Stimulation at 7 Hz resulted in varying degrees of synaptic depression depending on the number of stimuli administered. (A) Low-frequency stimulation (LFS) at 7 Hz elicited a small initial depression of 70.06 ± 5.05% that was significant for up to 10 min post-stimulation when applied for 100 pulses (ANOVA, p = 0.27804; n = 7). (B) Increasing the number of stimuli to 300 pulses at 7 Hz led to an enhancement of the initial depression (14.63 ± 3.81%) as well as the persistence of the depression (ANOVA, p = 0.55473; n = 8). Insets: analog traces illustrating the Schaffer collateral–CA1 field potentials at pre-stimulation, 5 min and 24 h (1440 min).

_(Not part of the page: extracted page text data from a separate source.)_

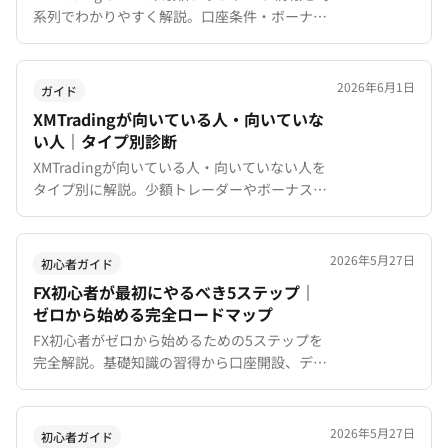
系列でわかりやすく解説。口座条件・ボーナ
ス・MT5機能強化・モバイルアプリ改善など、
主要な変更点をまとめました。
2026年6月1日
ガイド
XMTradingが向いている人・向いていな
い人｜タイプ別診断
XMTradingが向いている人・向いていない人を
タイプ別に解説。少額トレーダーやボーナス重
視派から、スプレッド最優先・法人口座希望者
まで、あなたに合うかを客観的に診断します。
2026年5月27日
初心者ガイド
FX初心者が最初にやるべき5ステップ｜
ゼロから始める完全ロードマップ
FX初心者がゼロから始めるための5ステップを
完全解説。基礎知識の習得から口座開設、デモ
トレード、少額取引、自分だけのトレードルー
ル確立まで、具体的な手順と期間の目安を初心
者向けにわかりやすく紹介します。
2026年5月27日
初心者ガイド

Vertical scale bar corresponds to 2 mV and horizontal scale bar corresponds to 5 ms.

Figure 9

Stimulation at 10 Hz resulted in varying degrees of synaptic depression depending on the number of stimuli administered. (A) Low-frequency stimulation (LFS) given at 10 Hz for 100 pulses induced robust STD with an initial synaptic depression of 22.55 ± 4.39% and a significant depression that lasted 15 min post-LFS (ANOVA, p < 0.01; n = 15). (B) Increasing the number of stimuli at 10 Hz to 300 pulses strongly ameliorated the STD resulting in an initial depression of 71.02 ± 7.82% which persisted for 5 min post-stimulation (ANOVA, p = 0.71830). Insets: analog traces illustrating the Schaffer collateral–CA1 field potentials at pre-stimulation, 5 min and 24 h (1440 min). Vertical scale bar corresponds to 2 mV and horizontal scale bar corresponds to 5 ms.